# QUOTED PASSAGE

··········

Known upstream issues

macOS Homebrew install: gateway can't mint sandbox JWTs (NVIDIA/OpenShell#1523)

Fresh OpenShell 0.0.47 Homebrew installs on macOS leave sandboxes stuck in Provisioning for 300 seconds before timing out with DependenciesNotReady: ... waiting for supervisor relay. The root cause is that the Homebrew service wrapper mirrors only the TLS material into the runtime path (~/.local/state/openshell/homebrew/tls/) and skips the jwt/ subdirectory, so the gateway can't mint sandbox JWTs and the supervisor's gRPC policy-fetch is rejected at the application layer.

sportsclaw openshell doctor --probe will detect this with the message sandbox provisioning hangs — no compute driver.

Workaround until the upstream fix lands:

cp -R /opt/homebrew/var/openshell/tls/jwt ~/.local/state/openshell/homebrew/tls/
chmod -R go-rwx ~/.local/state/openshell/homebrew/tls/jwt
brew services restart openshell

You should then see gateway-minted sandbox JWT enabled gateway_id=openshell ttl_secs=3600 in /opt/homebrew/var/log/openshell/openshell-gateway.out.log. A fresh sportsclaw openshell doctor --probe should report Compute driver ✓ sandbox provisions in under 5 seconds.

··········

# LISTED RECORDS
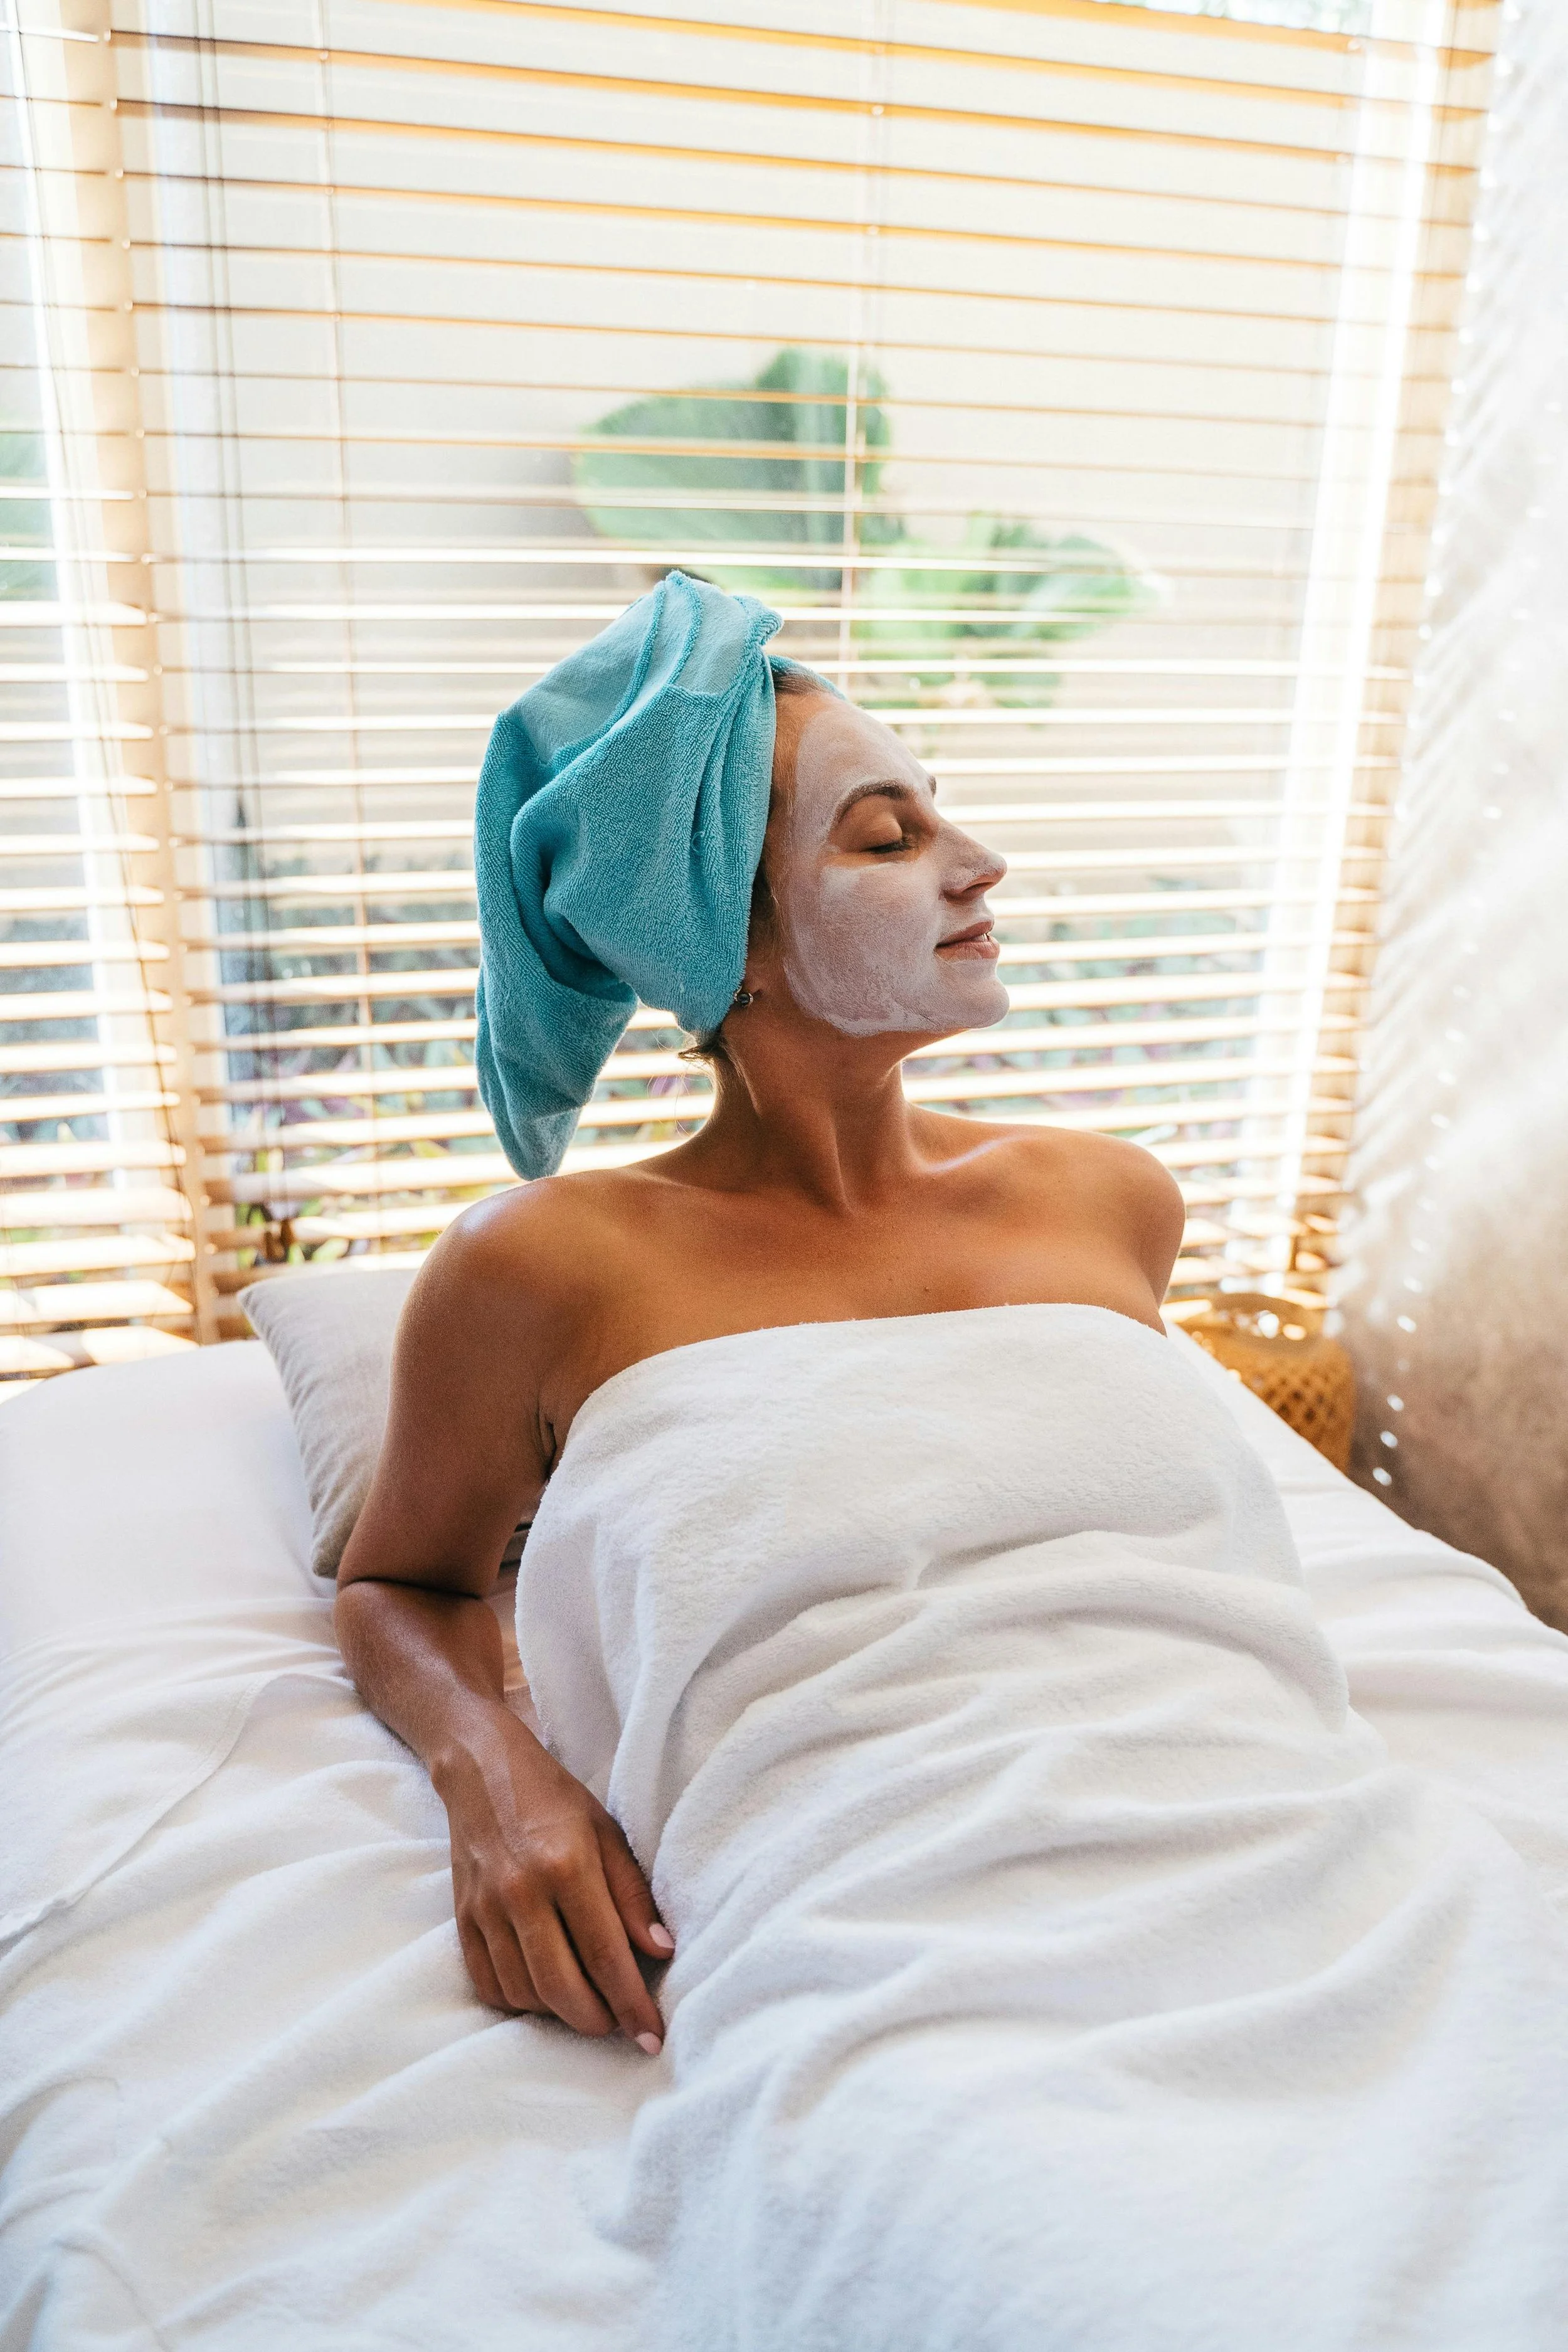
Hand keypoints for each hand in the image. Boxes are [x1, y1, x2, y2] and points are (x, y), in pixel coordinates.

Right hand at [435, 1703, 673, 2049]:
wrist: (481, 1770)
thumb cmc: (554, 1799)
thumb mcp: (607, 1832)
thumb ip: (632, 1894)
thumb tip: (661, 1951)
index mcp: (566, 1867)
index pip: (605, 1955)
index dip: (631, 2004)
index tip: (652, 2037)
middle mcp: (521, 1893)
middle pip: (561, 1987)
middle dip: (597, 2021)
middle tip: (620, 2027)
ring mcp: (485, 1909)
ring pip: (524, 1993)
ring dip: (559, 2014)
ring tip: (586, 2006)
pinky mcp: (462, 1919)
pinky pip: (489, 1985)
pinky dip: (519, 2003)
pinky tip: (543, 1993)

··········

# QUESTIONS TO ANSWER
#1 In the OpenShell known-issues text, which subdirectory does the Homebrew service wrapper skip when it mirrors the TLS material into the runtime path?
#2 Continue the OpenShell known-issues text from its last sentence.

# EXPECTED RESULTS
#1 The jwt/ subdirectory.

#2
Related upstream issue: NVIDIA/OpenShell#1372 — broader macOS Homebrew configuration bootstrap. Affects Podman/Kubernetes drivers (not Docker), but the same packaging gap.


Files in this directory

File Purpose
README.md This runbook.
Dockerfile Sandbox image, layered on the root Dockerfile.
policy.yaml Reference OpenShell policy (network + filesystem + process).
models.md Suggested provider/model pairings + Nemotron variant table.

Per D4, this directory lives in the engine repo as static recipe files. It ships in the npm release but contributes nothing to the install path and is inert unless a job config opts in.